PROVIDED RECORDS:
○ ○ ○ ○ ○
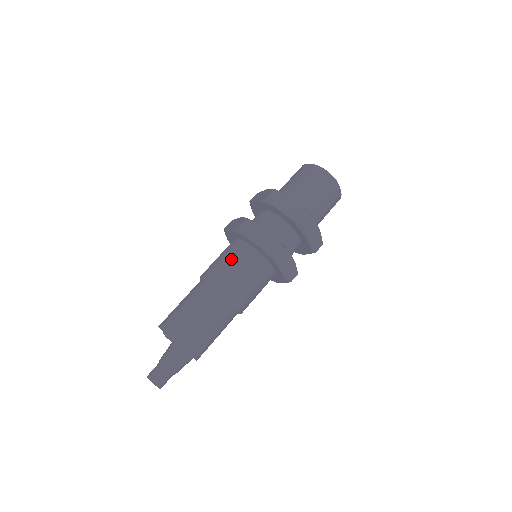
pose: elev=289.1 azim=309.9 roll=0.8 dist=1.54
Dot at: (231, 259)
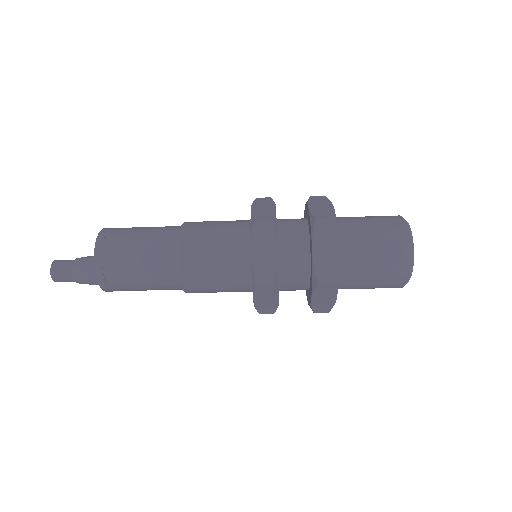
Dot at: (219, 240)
○ ○ ○ ○ ○
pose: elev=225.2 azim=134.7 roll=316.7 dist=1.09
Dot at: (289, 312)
○ ○ ○ ○ ○
Please give the entries again starting at the line containing "pose: elev=225.2 azim=134.7" and ending at the line containing "Dot at: (289, 312)", with "Dot" replaced by "Point" and nothing else changed.

pose: elev=225.2 azim=134.7 roll=316.7 dist=1.09
Point at: (289, 312)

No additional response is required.